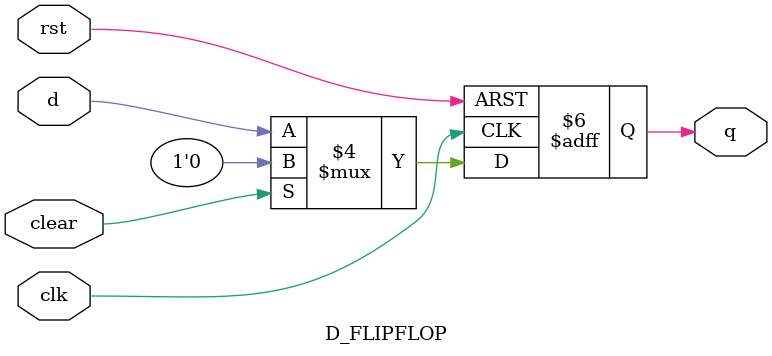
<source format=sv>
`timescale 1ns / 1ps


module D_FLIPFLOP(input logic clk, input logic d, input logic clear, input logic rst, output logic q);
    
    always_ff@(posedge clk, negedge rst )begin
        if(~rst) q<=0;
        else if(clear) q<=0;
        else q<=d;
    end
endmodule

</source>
************
◆ Exercise description
Using the records, work out how many lines include "clear", and reply with that number alone.

◆ Problem solution
2